Since there is an apparent disconnect between public sentiments expressed about attack ads and the actual effectiveness of attack ads, it is worth taking a moment to offer a suggestion about why they work. The answer proposed here is rooted in message framing which has its roots in Prospect Theory (for an overview of PT, see the first article in this series). One component of the rhetorical strategy of message framing, which helps account for the effectiveness of attack ads, is the certainty effect. The certainty effect says that people underweight outcomes that are merely probable in comparison with certain outcomes, unless they are persuaded that their situation is perilous enough that they must take a risk in order to enhance it. That means, that most voters, even if they aren’t terribly thrilled with an incumbent are still less likely to vote for the challenger even if they perceive that he might do a better job. In that case, using only acclaim (positive) ads wont tend to secure the vote for the challenger since the voter is more likely to settle with what they know as safe, though not thoroughly desirable. Negative ads (loss framed ads) are necessary to get the voter to see that voting for the incumbent has the potential of causing serious economic or security harms to the voter.

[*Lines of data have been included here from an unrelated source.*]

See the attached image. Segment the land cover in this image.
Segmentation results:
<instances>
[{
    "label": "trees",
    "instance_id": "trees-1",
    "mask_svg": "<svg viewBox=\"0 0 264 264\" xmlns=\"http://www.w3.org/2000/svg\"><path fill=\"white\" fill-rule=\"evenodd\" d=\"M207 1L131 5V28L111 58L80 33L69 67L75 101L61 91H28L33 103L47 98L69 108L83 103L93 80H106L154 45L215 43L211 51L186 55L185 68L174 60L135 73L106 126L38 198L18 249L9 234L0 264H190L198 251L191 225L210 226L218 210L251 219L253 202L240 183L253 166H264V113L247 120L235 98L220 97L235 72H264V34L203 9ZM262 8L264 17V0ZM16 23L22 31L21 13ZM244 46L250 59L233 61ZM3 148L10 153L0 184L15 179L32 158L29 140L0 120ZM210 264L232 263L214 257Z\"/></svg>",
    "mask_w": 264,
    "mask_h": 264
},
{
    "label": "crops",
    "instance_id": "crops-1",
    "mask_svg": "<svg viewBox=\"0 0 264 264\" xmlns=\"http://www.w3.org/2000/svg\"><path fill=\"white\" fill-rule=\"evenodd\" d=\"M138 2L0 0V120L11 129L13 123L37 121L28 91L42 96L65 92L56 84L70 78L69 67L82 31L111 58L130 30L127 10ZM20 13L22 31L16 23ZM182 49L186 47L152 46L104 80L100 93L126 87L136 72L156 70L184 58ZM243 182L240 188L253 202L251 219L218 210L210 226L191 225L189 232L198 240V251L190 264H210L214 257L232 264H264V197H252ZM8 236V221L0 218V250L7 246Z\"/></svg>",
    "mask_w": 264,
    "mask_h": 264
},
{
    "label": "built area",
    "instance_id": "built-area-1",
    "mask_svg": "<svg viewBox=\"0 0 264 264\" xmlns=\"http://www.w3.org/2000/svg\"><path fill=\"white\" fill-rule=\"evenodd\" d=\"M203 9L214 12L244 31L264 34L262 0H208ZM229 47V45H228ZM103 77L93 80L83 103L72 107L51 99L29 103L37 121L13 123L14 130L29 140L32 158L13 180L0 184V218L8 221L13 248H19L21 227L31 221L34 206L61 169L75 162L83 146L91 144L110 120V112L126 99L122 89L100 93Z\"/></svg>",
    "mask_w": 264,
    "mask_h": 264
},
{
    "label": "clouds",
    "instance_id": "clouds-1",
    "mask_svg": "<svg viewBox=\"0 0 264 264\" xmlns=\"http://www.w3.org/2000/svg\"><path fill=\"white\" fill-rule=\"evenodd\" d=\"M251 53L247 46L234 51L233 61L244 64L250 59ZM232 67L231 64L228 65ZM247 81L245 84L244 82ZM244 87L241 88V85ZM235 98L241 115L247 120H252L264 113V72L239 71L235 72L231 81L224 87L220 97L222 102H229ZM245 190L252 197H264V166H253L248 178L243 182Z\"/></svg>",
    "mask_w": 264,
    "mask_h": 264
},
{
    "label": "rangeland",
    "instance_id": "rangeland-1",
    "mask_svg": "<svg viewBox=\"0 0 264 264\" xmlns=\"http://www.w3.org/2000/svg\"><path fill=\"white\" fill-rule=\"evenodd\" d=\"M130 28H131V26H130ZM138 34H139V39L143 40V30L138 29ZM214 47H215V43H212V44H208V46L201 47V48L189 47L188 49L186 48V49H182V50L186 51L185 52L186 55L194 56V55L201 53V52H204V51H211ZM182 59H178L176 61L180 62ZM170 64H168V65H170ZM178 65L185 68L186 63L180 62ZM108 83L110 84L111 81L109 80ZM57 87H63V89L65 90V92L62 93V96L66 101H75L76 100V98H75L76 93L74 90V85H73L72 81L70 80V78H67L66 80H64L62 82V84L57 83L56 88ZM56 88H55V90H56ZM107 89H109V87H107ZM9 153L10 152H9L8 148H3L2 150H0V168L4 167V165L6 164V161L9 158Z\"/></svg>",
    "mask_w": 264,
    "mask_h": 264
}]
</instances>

The last point which remains to be addressed is what it is that makes an attack ad effective. Morris (2008) argues that the most effective attack ads share three characteristics: accuracy, believability, and thematic consistency. When ads do not meet these criteria, they backfire. A further component of effective ads is discussed by Knonholz (2008), who contends that effective negative ads are ads which are targeted to address concerns that voters already have about candidates or policies. In other words, if attack ads are to strike a responsive chord in voter perceptions they must be relevant to the context of the campaign and the concerns of voters (Seiter and Gass, 2010). Negative political ads that make an impact usually reflect and amplify bits of public thought and feeling according to Uderation (2009).

In conclusion, negative political campaigning is not new, and, like it or not, it is here to stay. Prior research has done some good work in clarifying certain positive aspects of negative ads while refuting false claims about its supposedly harmful effects. Much work remains however, in order to better understand why these ads are persuasive, what kinds of negative messages are actually effective, and under what circumstances they are most successfully employed.